Prescribing Nature: Incorporating Ecotherapy Methods into Your Clinical Practice
Date: 9:00am - 4:00pm PDT September 27, 2013 Location: South Chapel, Graduate Campus
South Chapel, Graduate Campus
A growing body of evidence demonstrates that direct exposure to nature is good for our psychological, emotional and physical health. Yet the focus of most traditional therapies stops at the urban boundary.
This workshop focuses on broadening and deepening the practice of psychotherapy by extending the psychotherapeutic context to include the natural world in which we live.
Participants will survey the empirical evidence in support of ecotherapeutic practices, discuss the triadic relationship of therapist, client, and nature, and discuss ethical considerations associated with ecotherapy.

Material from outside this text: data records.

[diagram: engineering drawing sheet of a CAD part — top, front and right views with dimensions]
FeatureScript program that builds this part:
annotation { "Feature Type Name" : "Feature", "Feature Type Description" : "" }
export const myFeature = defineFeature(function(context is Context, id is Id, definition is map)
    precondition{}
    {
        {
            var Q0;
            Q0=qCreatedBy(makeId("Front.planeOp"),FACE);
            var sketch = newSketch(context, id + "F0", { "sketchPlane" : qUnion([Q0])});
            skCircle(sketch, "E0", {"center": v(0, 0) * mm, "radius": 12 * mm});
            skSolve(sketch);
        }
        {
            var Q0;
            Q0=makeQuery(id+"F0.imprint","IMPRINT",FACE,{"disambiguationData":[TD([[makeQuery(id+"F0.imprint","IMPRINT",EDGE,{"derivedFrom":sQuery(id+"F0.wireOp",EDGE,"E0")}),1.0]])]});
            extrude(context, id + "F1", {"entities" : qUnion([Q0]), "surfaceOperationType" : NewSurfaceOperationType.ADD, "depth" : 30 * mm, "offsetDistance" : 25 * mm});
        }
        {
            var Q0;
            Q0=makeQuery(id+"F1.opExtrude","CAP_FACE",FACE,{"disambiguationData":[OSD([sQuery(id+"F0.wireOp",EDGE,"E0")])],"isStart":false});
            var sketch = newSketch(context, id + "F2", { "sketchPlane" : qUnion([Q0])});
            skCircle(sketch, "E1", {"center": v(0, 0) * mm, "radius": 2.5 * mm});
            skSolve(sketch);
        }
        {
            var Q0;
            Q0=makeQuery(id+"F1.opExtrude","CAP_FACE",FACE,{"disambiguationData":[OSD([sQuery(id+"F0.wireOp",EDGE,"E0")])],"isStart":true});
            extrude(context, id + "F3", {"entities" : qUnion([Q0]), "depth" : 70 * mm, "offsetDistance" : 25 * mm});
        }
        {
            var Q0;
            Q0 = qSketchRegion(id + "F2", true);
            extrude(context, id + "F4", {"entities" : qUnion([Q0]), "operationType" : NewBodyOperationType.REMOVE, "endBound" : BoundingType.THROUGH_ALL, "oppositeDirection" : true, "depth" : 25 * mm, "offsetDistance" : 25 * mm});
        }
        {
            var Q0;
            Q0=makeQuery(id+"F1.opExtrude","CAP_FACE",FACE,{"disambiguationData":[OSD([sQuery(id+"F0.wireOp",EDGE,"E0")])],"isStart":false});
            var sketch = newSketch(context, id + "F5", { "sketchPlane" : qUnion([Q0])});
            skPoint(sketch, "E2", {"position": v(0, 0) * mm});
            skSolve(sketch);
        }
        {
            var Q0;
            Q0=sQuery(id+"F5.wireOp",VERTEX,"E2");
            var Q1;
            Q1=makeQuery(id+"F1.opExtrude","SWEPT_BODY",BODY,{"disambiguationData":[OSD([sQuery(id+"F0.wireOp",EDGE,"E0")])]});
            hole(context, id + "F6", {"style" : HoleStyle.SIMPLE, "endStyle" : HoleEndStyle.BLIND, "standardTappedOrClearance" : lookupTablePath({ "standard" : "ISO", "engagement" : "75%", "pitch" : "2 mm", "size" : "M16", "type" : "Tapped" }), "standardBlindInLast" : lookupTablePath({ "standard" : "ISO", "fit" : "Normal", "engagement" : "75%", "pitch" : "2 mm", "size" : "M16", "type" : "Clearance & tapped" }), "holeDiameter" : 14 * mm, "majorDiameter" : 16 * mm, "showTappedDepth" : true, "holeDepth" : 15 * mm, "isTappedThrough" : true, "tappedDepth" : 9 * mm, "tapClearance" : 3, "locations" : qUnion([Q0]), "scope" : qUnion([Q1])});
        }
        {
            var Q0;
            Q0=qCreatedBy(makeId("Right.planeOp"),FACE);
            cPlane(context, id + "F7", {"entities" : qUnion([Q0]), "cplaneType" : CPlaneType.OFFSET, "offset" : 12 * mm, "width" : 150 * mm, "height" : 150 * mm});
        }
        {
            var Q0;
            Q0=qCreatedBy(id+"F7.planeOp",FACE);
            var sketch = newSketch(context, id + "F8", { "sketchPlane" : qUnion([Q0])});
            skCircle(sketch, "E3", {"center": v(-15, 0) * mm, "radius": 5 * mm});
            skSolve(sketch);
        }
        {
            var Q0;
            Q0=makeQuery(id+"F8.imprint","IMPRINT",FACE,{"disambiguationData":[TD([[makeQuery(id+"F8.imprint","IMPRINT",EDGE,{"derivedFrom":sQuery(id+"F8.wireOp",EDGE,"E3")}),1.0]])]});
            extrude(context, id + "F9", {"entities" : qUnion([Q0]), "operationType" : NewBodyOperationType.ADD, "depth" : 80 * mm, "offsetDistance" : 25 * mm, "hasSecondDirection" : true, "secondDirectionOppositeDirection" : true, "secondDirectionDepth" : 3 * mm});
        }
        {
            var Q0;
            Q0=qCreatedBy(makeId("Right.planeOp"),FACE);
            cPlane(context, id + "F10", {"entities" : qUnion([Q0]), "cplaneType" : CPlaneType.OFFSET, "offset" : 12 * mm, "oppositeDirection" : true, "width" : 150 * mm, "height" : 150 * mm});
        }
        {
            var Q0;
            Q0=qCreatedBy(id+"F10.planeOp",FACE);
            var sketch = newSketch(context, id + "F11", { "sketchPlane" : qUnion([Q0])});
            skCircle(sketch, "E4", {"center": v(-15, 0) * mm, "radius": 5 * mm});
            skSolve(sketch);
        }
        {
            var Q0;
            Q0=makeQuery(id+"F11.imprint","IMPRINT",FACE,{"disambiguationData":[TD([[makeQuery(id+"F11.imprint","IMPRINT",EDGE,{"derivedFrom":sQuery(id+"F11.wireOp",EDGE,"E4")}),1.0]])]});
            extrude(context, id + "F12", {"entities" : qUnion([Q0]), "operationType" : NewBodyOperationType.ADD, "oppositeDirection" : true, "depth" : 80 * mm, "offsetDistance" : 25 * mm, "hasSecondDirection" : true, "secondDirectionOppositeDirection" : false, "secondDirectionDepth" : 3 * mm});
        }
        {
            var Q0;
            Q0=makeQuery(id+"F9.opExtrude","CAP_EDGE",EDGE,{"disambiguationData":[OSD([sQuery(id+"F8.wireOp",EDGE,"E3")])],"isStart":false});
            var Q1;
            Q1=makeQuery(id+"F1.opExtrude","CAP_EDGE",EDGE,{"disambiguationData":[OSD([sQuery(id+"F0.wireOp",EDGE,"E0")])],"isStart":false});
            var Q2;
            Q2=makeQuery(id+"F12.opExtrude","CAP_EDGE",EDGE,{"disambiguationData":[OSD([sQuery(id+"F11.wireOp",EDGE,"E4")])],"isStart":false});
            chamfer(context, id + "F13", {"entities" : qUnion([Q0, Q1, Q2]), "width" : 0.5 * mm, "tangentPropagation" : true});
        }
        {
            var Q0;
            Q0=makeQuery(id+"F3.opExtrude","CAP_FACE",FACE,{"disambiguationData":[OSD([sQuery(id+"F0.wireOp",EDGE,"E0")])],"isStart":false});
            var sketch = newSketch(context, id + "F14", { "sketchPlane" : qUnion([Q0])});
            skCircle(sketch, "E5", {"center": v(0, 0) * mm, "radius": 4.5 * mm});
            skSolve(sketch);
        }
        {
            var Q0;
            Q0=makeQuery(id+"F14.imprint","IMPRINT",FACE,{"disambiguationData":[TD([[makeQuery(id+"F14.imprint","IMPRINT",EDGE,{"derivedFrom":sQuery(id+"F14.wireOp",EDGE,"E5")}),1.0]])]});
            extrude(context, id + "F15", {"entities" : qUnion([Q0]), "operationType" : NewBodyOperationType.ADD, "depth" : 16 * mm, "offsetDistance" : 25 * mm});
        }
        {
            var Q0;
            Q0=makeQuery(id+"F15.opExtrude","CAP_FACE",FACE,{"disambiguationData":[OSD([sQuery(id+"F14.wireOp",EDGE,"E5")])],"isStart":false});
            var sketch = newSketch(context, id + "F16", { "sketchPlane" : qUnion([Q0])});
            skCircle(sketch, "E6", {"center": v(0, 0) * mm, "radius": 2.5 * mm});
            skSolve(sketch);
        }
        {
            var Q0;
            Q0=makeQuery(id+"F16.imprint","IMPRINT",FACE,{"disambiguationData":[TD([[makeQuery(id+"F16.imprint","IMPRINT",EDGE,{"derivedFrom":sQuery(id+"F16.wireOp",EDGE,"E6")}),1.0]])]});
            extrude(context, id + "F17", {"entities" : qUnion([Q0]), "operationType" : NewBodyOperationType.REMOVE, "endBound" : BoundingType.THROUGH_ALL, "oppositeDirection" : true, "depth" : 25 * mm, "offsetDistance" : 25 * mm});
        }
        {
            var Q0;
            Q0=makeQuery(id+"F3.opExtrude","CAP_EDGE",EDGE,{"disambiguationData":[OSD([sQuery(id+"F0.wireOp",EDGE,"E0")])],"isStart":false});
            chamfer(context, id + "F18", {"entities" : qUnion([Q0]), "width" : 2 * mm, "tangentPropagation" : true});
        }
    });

Future directions for ecotherapeutic practice and research will be discussed.
After participating in this workshop, you will be able to integrate ecotherapy practices into your office or agency setting by:
- Learning specific questions to expand intake interviews that account for the human-nature relationship
- Making use of nature metaphor and imagery in a therapeutic context
- Assigning nature-based homework to clients
- Making use of a Nature Language (an articulation of human/nature interaction patterns) to deepen and strengthen your therapeutic work with clients
- Understanding the value of adding natural elements into your office setting
In addition you will:
- Gain a comprehensive understanding of the theoretical tenets of ecopsychology that are relevant to the practice of ecotherapy
- Be able to identify the expanded therapeutic context of care and utilize that expanded context in your treatment planning
- Gain an understanding of the specific challenges and benefits of taking clients outdoors as part of therapy
- Be able to identify ethical issues and concerns related to the practice of ecotherapy, and learn ways to address those concerns with your clients
Workshop Details & Registration
Date: Friday, September 27, 2013
Time: 9 a.m.-4 p.m.
Instructor: Patricia H. Hasbach, Ph.D.
Noncredit/CEU: 6 hours, $125 by 9/5, $150 after
About the Instructor
Patricia H. Hasbach, Ph.D. is a Licensed Professional Counselor (LPC) and clinical psychotherapist with a private practice in Eugene, Oregon, and an adjunct faculty member at Lewis & Clark College in Portland, Oregon and at Antioch University Seattle. She received her Ph.D. from the University of Pittsburgh and a post-doctoral M.A. in Ecopsychology from Naropa University. She recently published Ecopsychology: Science, Totems, and the Technological Species (MIT Press, 2012, edited with Peter Kahn). Her most recent book, The Rediscovery of the Wild was published by MIT Press in February 2013. In addition, Dr. Hasbach has published articles in the journals, Ecopsychology and Voices: The Art and Science of Psychotherapy.
As a clinician, Dr. Hasbach incorporates ecopsychological practices with traditional theory to address issues of anxiety, depression, relationship concerns, health-related recovery, and wellness in adults and couples. She consults extensively with hospitals, schools, businesses, architecture design and land-use planning firms, and community environmental activist groups. She is a member of the Editorial Board of the journal, Ecopsychology. She has also been associated with the Human Interaction with Nature and Technological Systems Lab (The HINTS Lab) at the University of Washington.
Her academic interests focus on the processes and mechanisms that underlie the development of an environmental sensibility and on what can be called “the rewilding of the human species.” She has a particular interest in how experiences in the natural world map onto the internal landscape of client reflections and thus enrich the therapeutic process.